### WORK INSTRUCTION
Set down, word for word, only the lines from the start of the records through the line bearing "617 4 97.25"; include no pictures.

==== DATASET RECORDS ====

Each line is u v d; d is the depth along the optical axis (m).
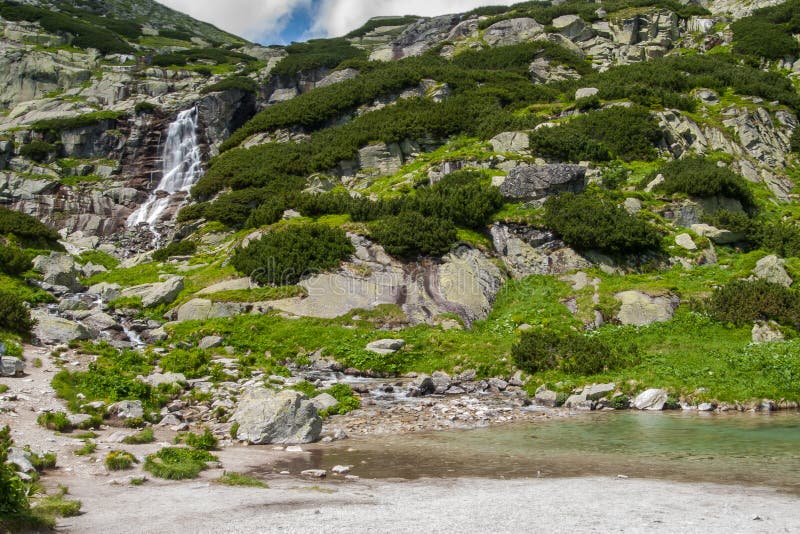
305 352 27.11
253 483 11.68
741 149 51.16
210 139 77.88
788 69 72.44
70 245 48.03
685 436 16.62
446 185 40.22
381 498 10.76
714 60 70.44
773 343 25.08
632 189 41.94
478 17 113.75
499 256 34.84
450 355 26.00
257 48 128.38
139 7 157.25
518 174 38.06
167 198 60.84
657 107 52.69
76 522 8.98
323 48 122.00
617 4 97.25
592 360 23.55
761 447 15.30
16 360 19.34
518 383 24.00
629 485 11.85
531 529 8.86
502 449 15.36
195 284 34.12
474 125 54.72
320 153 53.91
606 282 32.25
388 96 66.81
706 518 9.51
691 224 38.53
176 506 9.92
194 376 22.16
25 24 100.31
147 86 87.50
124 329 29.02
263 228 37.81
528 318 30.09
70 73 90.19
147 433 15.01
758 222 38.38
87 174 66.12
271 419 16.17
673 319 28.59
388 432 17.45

====

### ANSWER TO THIS TASK
Each line is u v d; d is the depth along the optical axis (m).
305 352 27.11
253 483 11.68
741 149 51.16
210 139 77.88
788 69 72.44
70 245 48.03
685 436 16.62
446 185 40.22
381 498 10.76
714 60 70.44
773 343 25.08
632 189 41.94
478 17 113.75
499 256 34.84
450 355 26.00
257 48 128.38
139 7 157.25
518 174 38.06
167 198 60.84
657 107 52.69
76 522 8.98
323 48 122.00
617 4 97.25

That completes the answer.